The link between democracy and peace
Thirdly, a regime-based perspective would place Russia’s invasion within the context of well-known causal explanations of war and conflict, which have strong empirical support. Perhaps the most important finding of peace research is that democracies almost never go to war with each other, even when one takes into account most other characteristics of democracies (alliances, wealth and so on).
This is known as “democratic peace”. A recent so-called sensitivity analysis of empirical support for democratic peace, by Imai & Lo (2021), concluded that “the relationship between democracy and peace is at least five times as robust as that between smoking and lung cancer.” The best explanations for democratic peace also refer to dictatorships’ lack of institutional restraints on a leader’s (often irrational) warmongering. Putin fits well into these patterns.
Relatively favourable conditions if the regime falls
We should not be surprised by current events. A study by peace researchers at PRIO (Nygård) and statisticians from the University of Oslo (Cunen & Hjort) showed how the world has in fact become more peaceful since World War II. But the devil is in the details: the researchers also find some support for democratic peace being a possible explanation for this trend.
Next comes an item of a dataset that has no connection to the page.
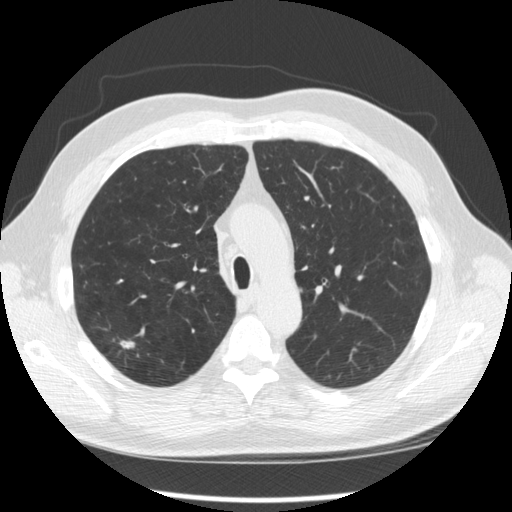
Low-dose screening chest CT, axial slice, second annual screen, lung window (W 1500 / L -600 HU), standard (soft-tissue) reconstruction kernel (STANDARD), slice 82 of 289 in the series. Male, age 64 years at enrolment. Former smoker at enrolment.
• Expert-annotated lung lesion, bounding box <104,327,150,368> (left, top, right, bottom; pixels).
• The screening reader recorded 3 non-calcified nodules or masses ≥4 mm on this exam (right upper lobe, right upper lobe, right upper lobe); which of them this box marks is not recorded.
• Lung cancer was diagnosed 411 days after this screen (after the third annual screen): adenocarcinoma, NOS, right upper lobe, moderately differentiated (G2), stage IA (AJCC 6th edition), 14 mm at pathology.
An increase in autocracy could bring about a return to a more violent world.
The Putin regime’s brutal attack on Ukraine must be seen as an example of this. Perhaps some of the explanation lies in perceptions of Russia’s security situation, but the deeper explanation lies in the regime. A good causal explanation addresses counterfactual elements: what would happen if a causative factor had been different.
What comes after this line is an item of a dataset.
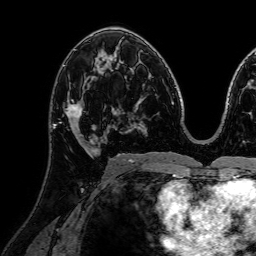
Breast MRI (dynamic contrast-enhanced), one axial slice; slice 40 of 72 in the series (ordered by position); cropped to one breast; dynamic contrast-enhanced series, time point 2 of 7 at this slice position (early post-contrast); 1.5 T; TE 2.6 ms, TR 5.2 ms; 2.5 mm slice thickness; 256 × 256 image matrix, field of view 230 × 230 mm. Female patient.
Outlined on this slice (semi-automatically segmented with operator editing):
- enhancing-tissue mask used for the functional tumour volume (all voxels passing the contrast-enhancement thresholds inside the analysis volume; usually the tumour): bounding box (x1, y1, x2, y2) in pixels: (56, 91, 111, 151)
Hypothetically, if Russia’s security situation remained constant but we substituted a different regime – a democracy – much research suggests that we would not be seeing the current warfare.
Some commentators might say that Russia is not fertile ground for democracy, but that is incorrect. Research into democratization suggests that the conditions in Russia are relatively good, provided that the regime collapses. Russia is a wealthy country with a highly educated population who are not afraid to take to the streets to demand democracy. This is what Putin fears, and what it is absolutely crucial for us to understand.
- Tore Wig is Professor of political science at the University of Oslo, and a Research Professor at PRIO.